As for business leaders, their responsibility is to shape a corporate culture that fosters virtue; to exemplify respect for the rule of law; to act in practical ways to improve society; to communicate often and openly with investors, pensioners, customers and employees; to contribute toward improved civil society; and to protect—lovely phrase coming—“the moral ecology of freedom.”
* * *
To look at the current Big Money crisis armed with Mr. Novak’s views on and love of capitalism is to understand the crisis more deeply.
Businessmen are not just businessmen. They are not just moneymakers. Businessmen and -women are representatives of, leaders of, exemplars of an ethos and a way of life.

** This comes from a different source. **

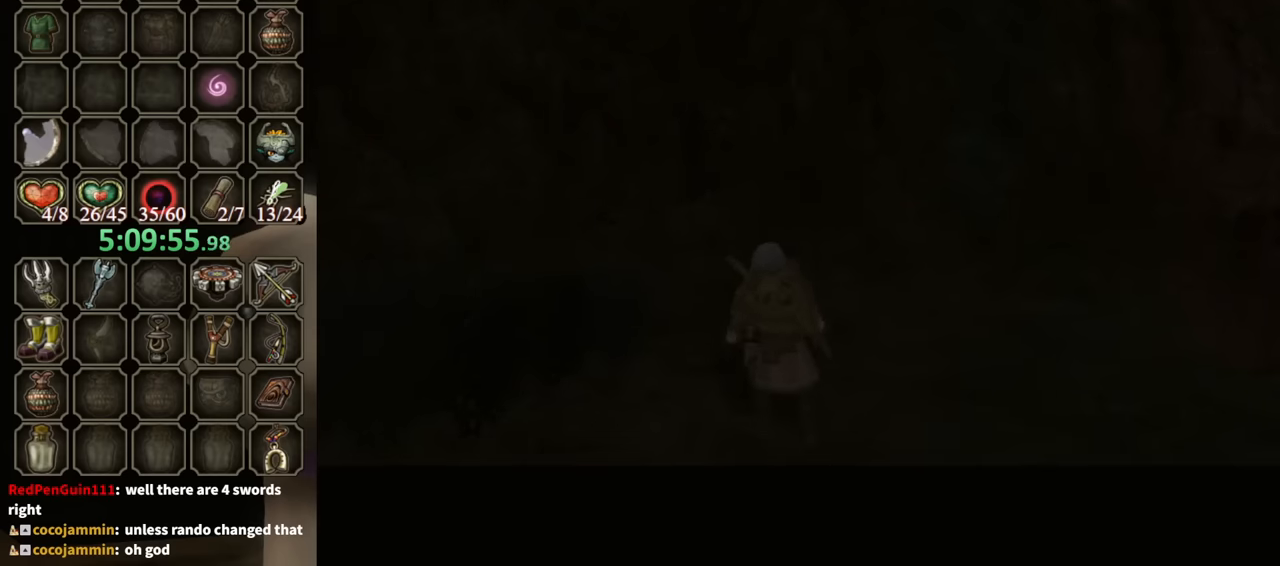
{"buttons": [], "left_stick": "center", "right_stick": "center", "events": []}
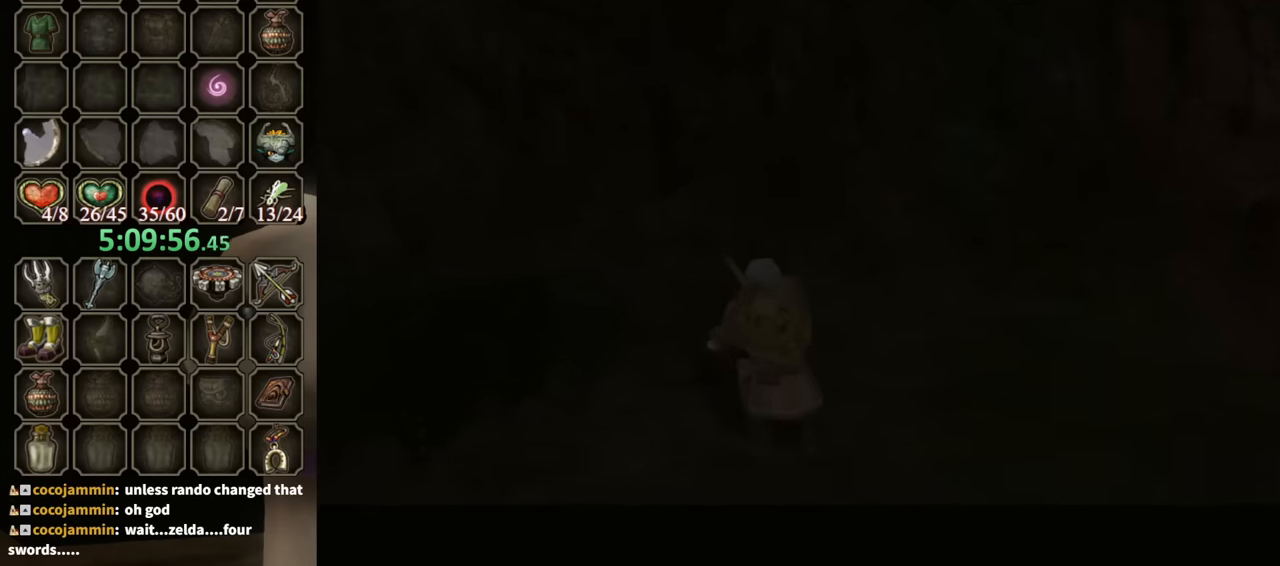
{"buttons": [], "left_stick": "center", "right_stick": "center", "events": []}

They are the face and daily reality of free-market capitalism.
And when they undermine it with their actions they damage more than their reputations, more than the portfolios of investors. They damage and deal a great blow to our country. They make a great and decent edifice look dishonest and low because they are dishonest and low.
When we call them “thieves” or “con men” we are not, with these tough words, quite capturing the essence of the damage they do and have done.
It would be good if some great man or woman of business in America would rise and speak of that damage, and its meaning, and how to heal it. It would be good if the Securities and Exchange Commission held open hearings in New York on what has been done and why and by whom, and how they got away with it until they didn’t anymore. It would be good if the business leaders of our country shunned those businessmen who did such damage to the very freedoms they used to make themselves wealthy. And it just might be good if some companies, on the next casual Friday, gave everyone in their employ the day off, with just one assignment: Go read a book in the park. They could start with “The Spirit of Democratic Capitalism,” and go from there.